• Broad Anti-coronavirus Activity of Food and Drug Administration-Approved Drugs against SARS-CoV-2 and SARS-CoV

      Weston, Stuart; Coleman, Christopher M; Haupt, Robert; Logue, James; Matthews, Krystal; Li, Yize; Reyes, Hanako M; Weiss, Susan R; Frieman, Matthew B (American Society for Microbiology, 2020-10-14)

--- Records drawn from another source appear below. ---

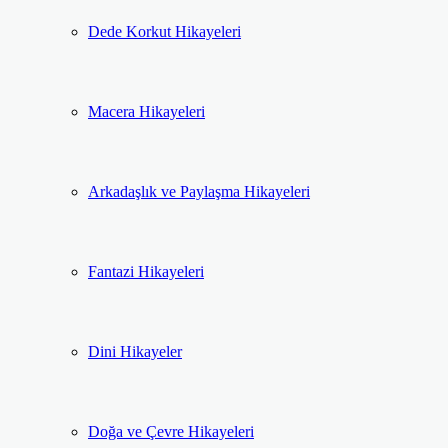
Dede Korkut Hikayeleri
Macera Hikayeleri
Arkadaşlık ve Paylaşma Hikayeleri
Fantazi Hikayeleri
Dini Hikayeler
Doğa ve Çevre Hikayeleri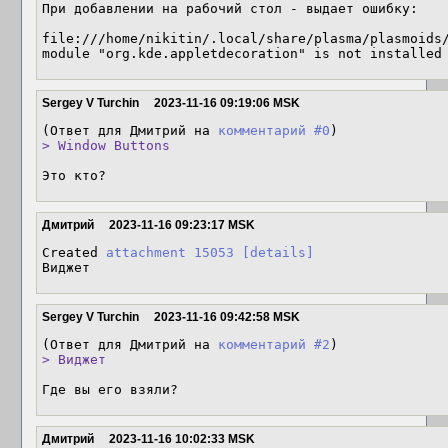
При добавлении на рабочий стол - выдает ошибку:

file:///home/nikitin/.local/share/plasma/plasmoids/
module "org.kde.appletdecoration" is not installed
Sergey V Turchin
2023-11-16 09:19:06 MSK
(Ответ для Дмитрий на 
комментарий #0
> Window Buttons
Это кто?
Дмитрий
2023-11-16 09:23:17 MSK
Created 
attachment 15053
[details]
Виджет
Sergey V Turchin
2023-11-16 09:42:58 MSK
(Ответ для Дмитрий на 
комментарий #2
> Виджет
Где вы его взяли?
Дмитрий
2023-11-16 10:02:33 MSK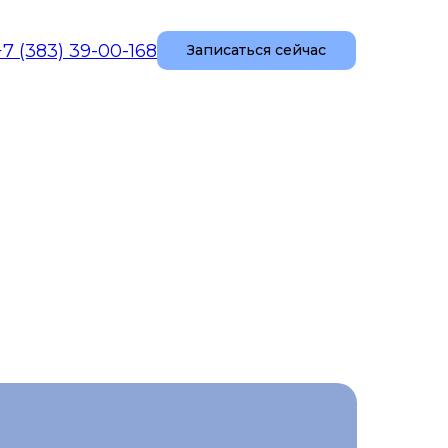
+7 (383) 39-00-168
Записаться сейчас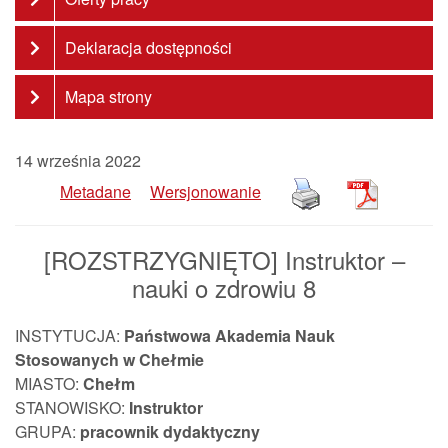
Deklaracja dostępności
Mapa strony
14 września 2022
Metadane
Wersjonowanie
[ROZSTRZYGNIĘTO] Instruktor –
nauki o zdrowiu 8
INSTYTUCJA:
Państwowa Akademia Nauk
Stosowanych w Chełmie
MIASTO:
Chełm
STANOWISKO:
Instruktor
GRUPA:
pracownik
dydaktyczny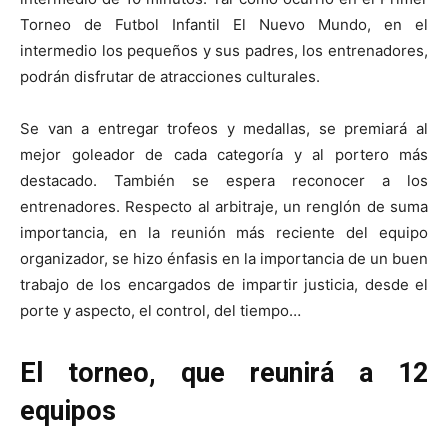
Torneo de Futbol Infantil El Nuevo Mundo, en el
intermedio los pequeños y sus padres, los entrenadores,
podrán disfrutar de atracciones culturales.
Se van a entregar trofeos y medallas, se premiará al
mejor goleador de cada categoría y al portero más
destacado. También se espera reconocer a los
entrenadores. Respecto al arbitraje, un renglón de suma
importancia, en la reunión más reciente del equipo
organizador, se hizo énfasis en la importancia de un buen
trabajo de los encargados de impartir justicia, desde el
porte y aspecto, el control, del tiempo…
El torneo, que reunirá a 12
equipos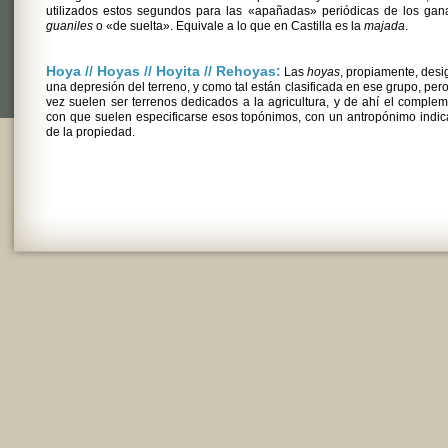
utilizados estos segundos para las «apañadas» periódicas de los gan
guaniles
o «de suelta». Equivale a lo que en Castilla es la
majada
.
Hoya // Hoyas // Hoyita // Rehoyas:
Las
hoyas
, propiamente, des
una depresión del terreno, y como tal están clasificada en ese grupo, pero
vez suelen ser terrenos dedicados a la agricultura, y de ahí el comple
con que suelen especificarse esos topónimos, con un antropónimo indic
de la propiedad.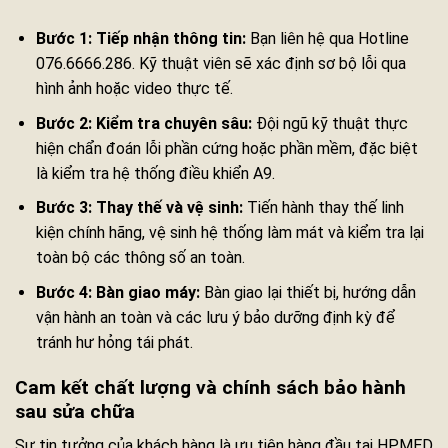
Bước 1: Tiếp nhận thông tin:
Bạn liên hệ qua Hotline
076.6666.286. Kỹ thuật viên sẽ xác định sơ bộ lỗi qua
hình ảnh hoặc video thực tế.
Bước 2: Kiểm tra chuyên sâu:
Đội ngũ kỹ thuật thực
hiện chẩn đoán lỗi phần cứng hoặc phần mềm, đặc biệt
là kiểm tra hệ thống điều khiển A9.
Bước 3: Thay thế và vệ sinh:
Tiến hành thay thế linh
kiện chính hãng, vệ sinh hệ thống làm mát và kiểm tra lại
toàn bộ các thông số an toàn.
Bước 4: Bàn giao máy:
Bàn giao lại thiết bị, hướng dẫn
vận hành an toàn và các lưu ý bảo dưỡng định kỳ để
tránh hư hỏng tái phát.
Cam kết chất lượng và chính sách bảo hành
sau sửa chữa
Sự tin tưởng của khách hàng là ưu tiên hàng đầu tại HPMED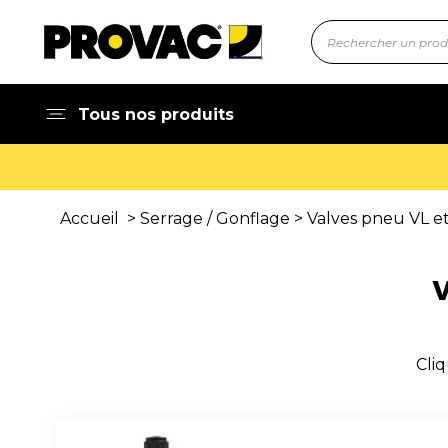
Tous nos produits
Accueil
>
Serrage / Gonflage
>
Valves pneu VL e
Cliq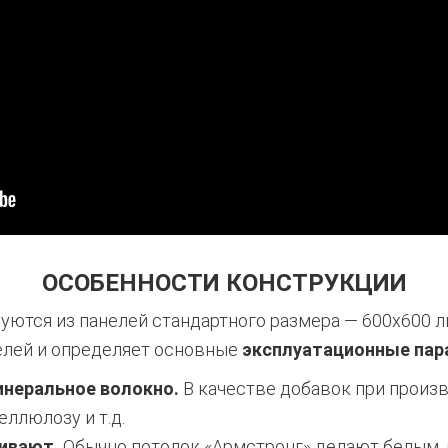
ОСОБЕННОСТИ КОНСТРУКЦИИ
уются из панелей стандартного размера — 600х600 
елей и определяет основные
эксплуатационные пар
инеральное волокно.
В качестве добавок при произв
еллюлозу и т.д.
ивают.
Обычно потолок «Армстронг» делают белым, 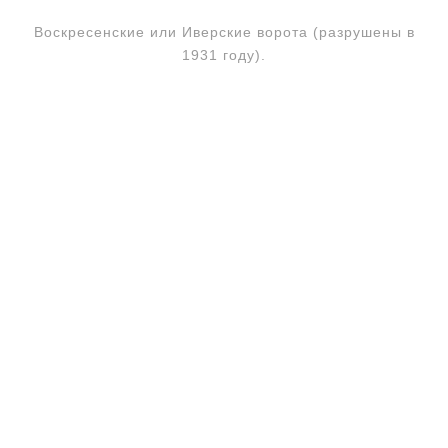
Воскресенские или Иверские ворота (разрушены в
1931 году).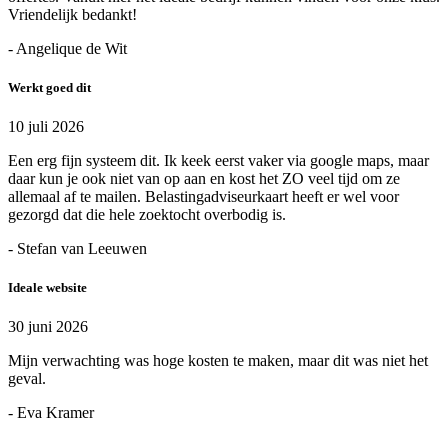
Vriendelijk bedankt!
- Angelique de Wit
Werkt goed dit
10 juli 2026
Een erg fijn systeem dit. Ik keek eerst vaker via google maps, maar
daar kun je ook niet van op aan en kost het ZO veel tijd om ze
allemaal af te mailen. Belastingadviseurkaart heeft er wel voor
gezorgd dat die hele zoektocht overbodig is.
- Stefan van Leeuwen
Ideale website
30 juni 2026
Mijn verwachting was hoge kosten te maken, maar dit was niet het
geval.
- Eva Kramer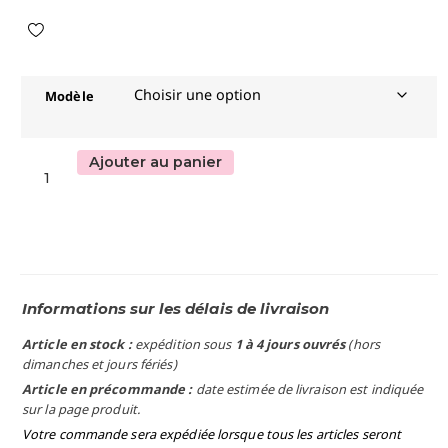
Modèle
Ajouter au panier
Informations sur les délais de livraison
Article en stock :
expédition sous
1 à 4 jours ouvrés
(hors
dimanches et jours fériés)
Article en précommande :
date estimée de livraison est indiquée
sur la page produit.
Votre commande sera expédiée lorsque tous les articles seront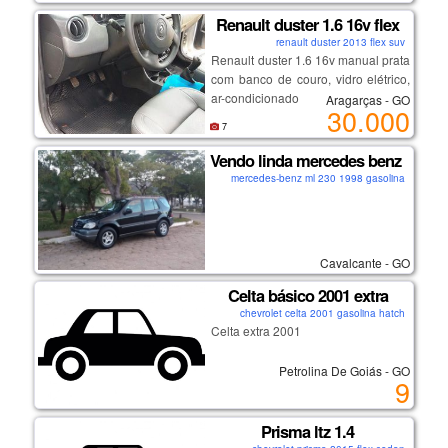
automático, ar condicionado, chave
reserva, completo, carro impecável,
Renault duster 1.6 16v flex
com todas as revisões feitas na
renault duster 2013 flex suv
concessionárias, nunca batido
Renault duster 1.6 16v manual prata
(apenas pequenos detalhes de uso
com banco de couro, vidro elétrico,
na lataria), preço abaixo da tabela
ar-condicionado e direção
Aragarças - GO
30.000
fipe, carro muito novo e conservado
hidráulica, documentos em dia e
7
- valor: r$ 50.000 (valor negociável).
sem sinistro. carro em perfeitas
condições.
Vendo linda mercedes benz ml 23
(62) 98249-1582 (whatsapp)
mercedes-benz ml 230 1998 gasolina
Cavalcante - GO
Celta básico 2001 extra
chevrolet celta 2001 gasolina hatch
Celta extra 2001
Petrolina De Goiás - GO
9
Prisma ltz 1.4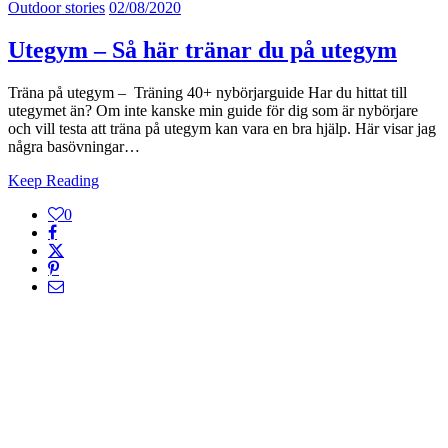
Outdoor stories
02/08/2020
Utegym – Så här tränar du på utegym
Träna på utegym – Träning 40+ nybörjarguide Har du hittat till
utegymet än? Om inte kanske min guide för dig som är nybörjare
och vill testa att träna på utegym kan vara en bra hjälp. Här visar jag
några basövningar…
Keep Reading
0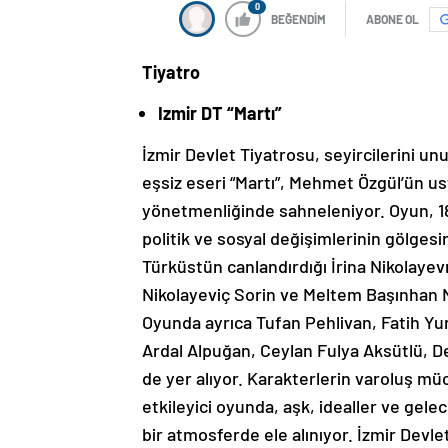
0
BEĞENDİM
ABONE OL
Tiyatro
Izmir DT “Martı”
İzmir Devlet Tiyatrosu, seyircilerini 
eşsiz eseri “Martı”, Mehmet Özgül’ün us
yönetmenliğinde sahneleniyor. Oyun, 1
politik ve sosyal değişimlerinin gölgesi
Türküstün canlandırdığı İrina Nikolaye
Nikolayeviç Sorin ve Meltem Başınhan N
Oyunda ayrıca Tufan Pehlivan, Fatih Y
Ardal Alpuğan, Ceylan Fulya Aksütlü, De
de yer alıyor.
Karakterlerin varoluş müc
etkileyici oyunda, aşk, idealler ve gel
bir atmosferde ele alınıyor. İzmir Devle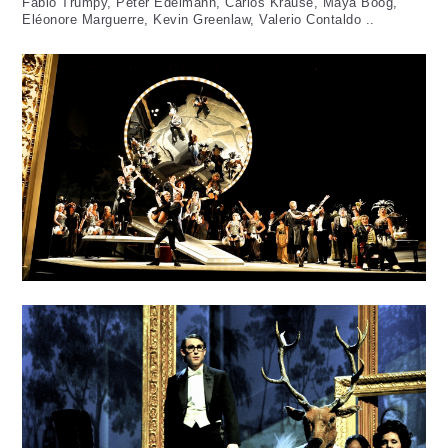
Fabio Trümpy, Peter Edelmann, Carlos Krause, Maya Boog,
Eléonore Marguerre, Kevin Greenlaw, Valerio Contaldo ..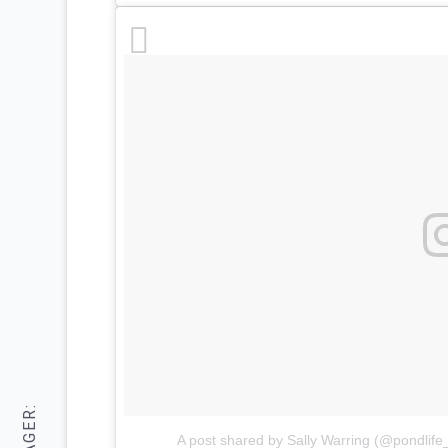
A post shared by Sally Warring (@pondlife_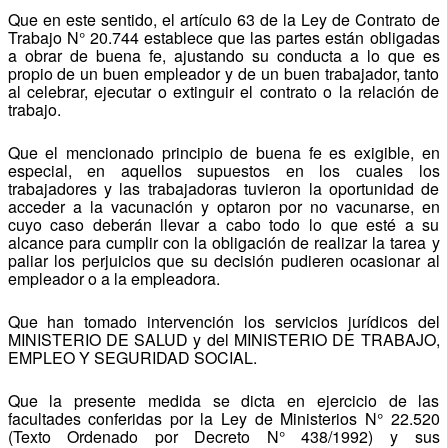
Que en este sentido, el artículo 63 de la Ley de Contrato de
Trabajo N° 20.744 establece que las partes están obligadas
a obrar de buena fe, ajustando su conducta a lo que es
propio de un buen empleador y de un buen trabajador, tanto
al celebrar, ejecutar o extinguir el contrato o la relación de
trabajo.
Que el mencionado principio de buena fe es exigible, en
especial, en aquellos supuestos en los cuales los
trabajadores y las trabajadoras tuvieron la oportunidad de
acceder a la vacunación y optaron por no vacunarse, en
cuyo caso deberán llevar a cabo todo lo que esté a su
alcance para cumplir con la obligación de realizar la tarea y
paliar los perjuicios que su decisión pudieren ocasionar al
empleador o a la empleadora.
Que han tomado intervención los servicios jurídicos del
MINISTERIO DE SALUD y del MINISTERIO DE TRABAJO,
EMPLEO Y SEGURIDAD SOCIAL.
Que la presente medida se dicta en ejercicio de las
facultades conferidas por la Ley de Ministerios N° 22.520
(Texto Ordenado por Decreto N° 438/1992) y sus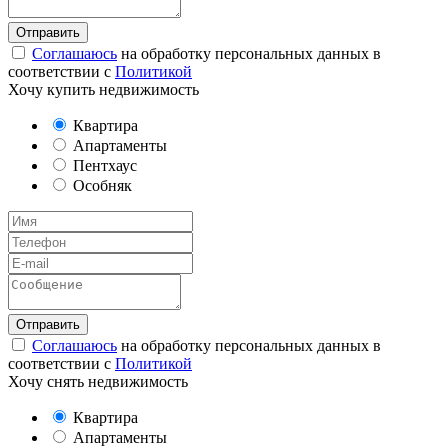
Соглашаюсь
на обработку персональных данных в
соответствии с
Политикой
Хочу купить недвижимость
Квартира
Апартаменты
Пентхаус
Особняк
Соглашаюсь
на обработку персональных данных в
соответствии с
Политикой
Хочу снять недвижимость
Квартира
Апартаменты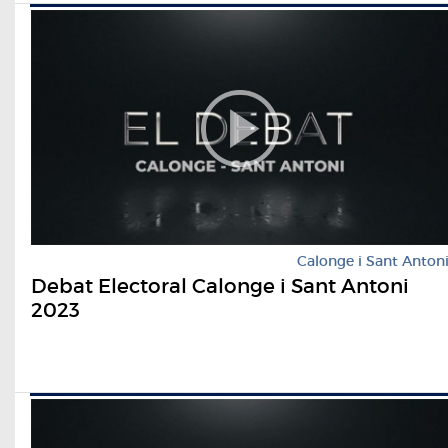
Calonge i Sant Anton
Debat Electoral Calonge i Sant Antoni
2023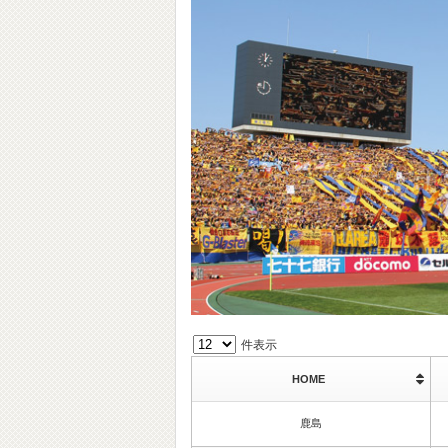
件表示
HOME
鹿島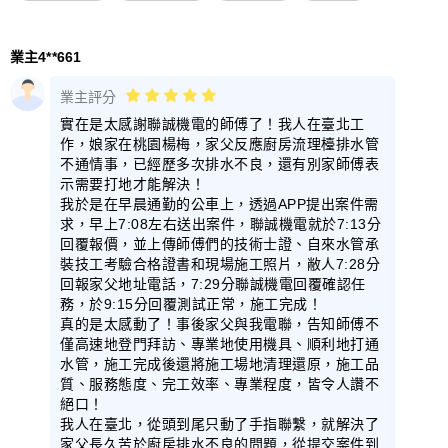
業主4**661
業主評分
實在是太感謝聯誠機電的師傅了！我人在臺北工
作，娘家在桃園楊梅，家父反應廚房流理檯排水管
不通情事，已經歷多次排水不良，還有別家師傅表
示需要打地才能解決！
我於是在早晨通勤的公車上，透過APP提出案件需
求，早上7:08左右送出案件，聯誠機電就於7:13分
回覆報價，並上傳師傅們的技術士證、自來水管承
裝技工考驗合格證書和現場施工照片，敝人7:28分
回報家父地址電話，7:29分聯誠機電回覆確認任
務，於9:15分回覆測試正常，施工完成！
真的是太感動了！事後家父與我電聯，告知師傅不
僅高速地登門拜訪、專業地使用機具、順利地打通
水管，施工完成後還將施工場地清理還原，施工品
質、服務態度、完工效率、專業程度，皆令人讚不
絕口！
我人在臺北，從頭到尾只動了手指聯繫，就解決了
家父長久苦於廚房排水不良的問題，從提交案件到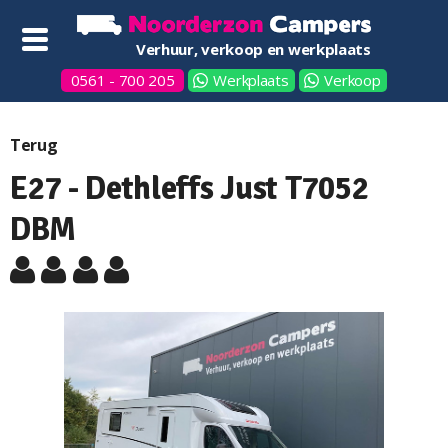
Verhuur, verkoop en werkplaats
0561 - 700 205
Werkplaats
Verkoop
Terug
E27 - Dethleffs Just T7052
DBM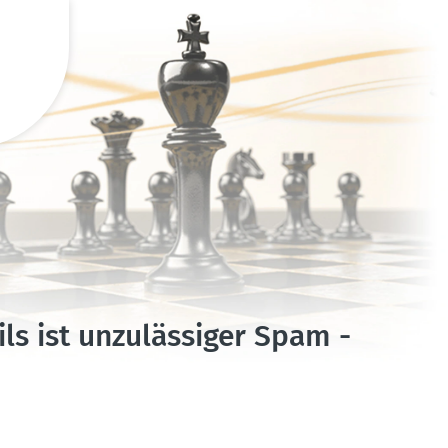
s ist unzuläs­siger Spam -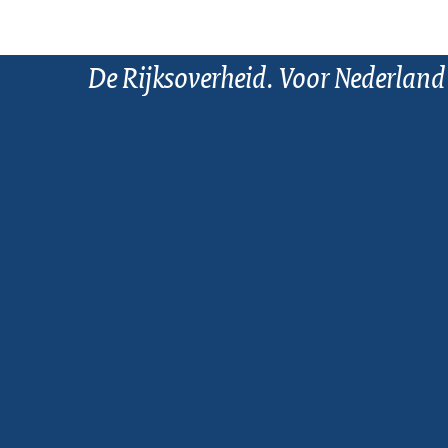
De Rijksoverheid. Voor Nederland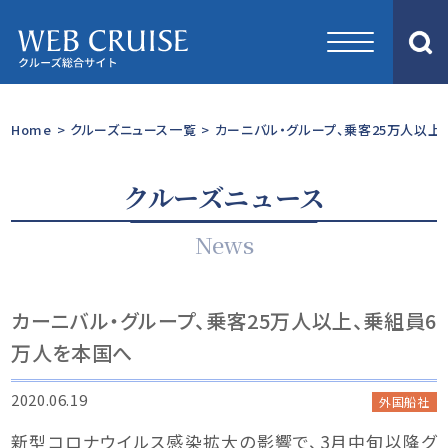
Home
>
クルーズニュース一覧
>
カーニバル・グループ、乗客25万人以上
クルーズニュース
News
カーニバル・グループ、乗客25万人以上、乗組員6
万人を本国へ
2020.06.19
外国船社
新型コロナウイルス感染拡大の影響で、3月中旬以降グ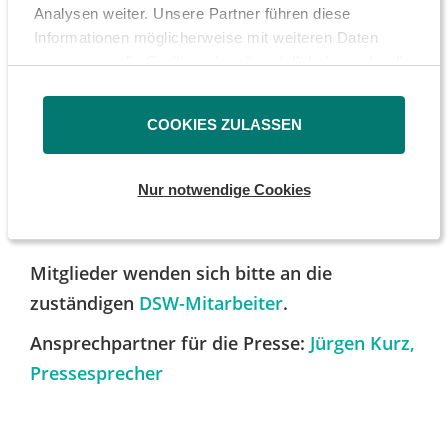
Analysen weiter. Unsere Partner führen diese
Tisch sitzen“, sagt der DSW-Mann.
Informationen möglicherweise mit weiteren Daten
Betroffene Anleger können sich unter der
zusammen, die Sie ihnen bereitgestellt haben oder die
Mailadresse
wirecard@dsw-info.de
für einen
sie im Rahmen Ihrer Nutzung der Dienste gesammelt
haben.
eigens geschaffenen Informationsdienst
COOKIES ZULASSEN
anmelden, mit dem die DSW über die
weiteren Schritte informiert.
Nur notwendige Cookies
Mitglieder wenden sich bitte an die
zuständigen
DSW-Mitarbeiter
.
Ansprechpartner für die Presse:
Jürgen Kurz,
Pressesprecher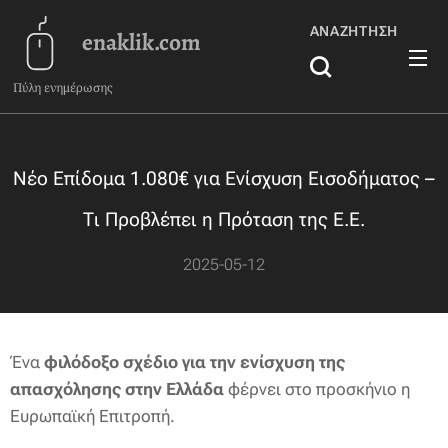
ΑΝΑΖΉΤΗΣΗ
enaklik.com
Πύλη ενημέρωσης
Νέο Επίδομα 1.080€ για Ενίσχυση Εισοδήματος –
Τι Προβλέπει η Πρόταση της Ε.Ε.
2025-05-12
Ένα
φιλόδοξο σχέδιο για την ενίσχυση της
απασχόλησης στην Ελλάδα
φέρνει στο προσκήνιο η
Ευρωπαϊκή Επιτροπή.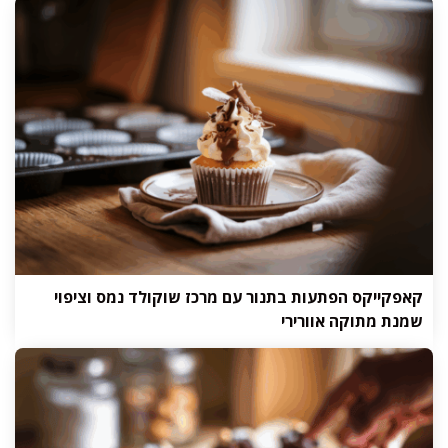
קאפקייקס הפתעות בתנור עם מרכז שוקולד נמס וציפוי
שמנת מתוקה אוורירי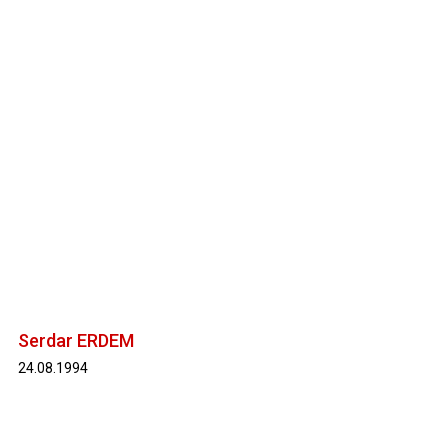
Serdar ERDEM
24.08.1994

      Severe acute respiratory syndrome coronavirus 2 (SARS-CoV-2) emerged in China at the end of 2019 and has rapidly caused a pandemic, with over 20 million recorded COVID-19 cases in August 2020 (https://covid19.who.int/). There are no FDA-approved antivirals or vaccines for any coronavirus, including SARS-CoV-2. Current treatments for COVID-19 are limited to supportive therapies and off-label use of FDA-approved drugs. Rapid development and human testing of potential antivirals is urgently needed. Numerous drugs are already approved for human use, and subsequently, there is a good understanding of their safety profiles and potential side effects, making them easier to fast-track to clinical studies in COVID-19 patients. Here, we present data on the antiviral activity of 20 FDA-approved drugs against SARS-CoV-2 that also inhibit SARS-CoV and Middle East respiratory syndrome coronavirus (MERS-CoV). We found that 17 of these inhibit SARS-CoV-2 at non-cytotoxic concentrations. We directly followed up seven of these to demonstrate that all are capable of inhibiting infectious SARS-CoV-2 production. Moreover, we evaluated two of these, chloroquine and chlorpromazine, in vivo using a mouse-adapted SARS-CoV model and found that both drugs protect mice from clinical disease.IMPORTANCE There are no FDA-approved antivirals for any coronavirus, including SARS-CoV-2. Numerous drugs are already approved for human use that may have antiviral activity and therefore could potentially be rapidly repurposed as antivirals. Here, we present data assessing the antiviral activity of 20 FDA-approved drugs against SARS-CoV-2 that also inhibit SARS-CoV and MERS-CoV in vitro We found that 17 of these inhibit SARS-CoV-2, suggesting that they may have pan-anti-coronaviral activity. We directly followed up seven of these and found that they all inhibit infectious-SARS-CoV-2 production. Moreover, we evaluated chloroquine and chlorpromazine in vivo using mouse-adapted SARS-CoV. We found that neither drug inhibited viral replication in the lungs, but both protected against clinical disease.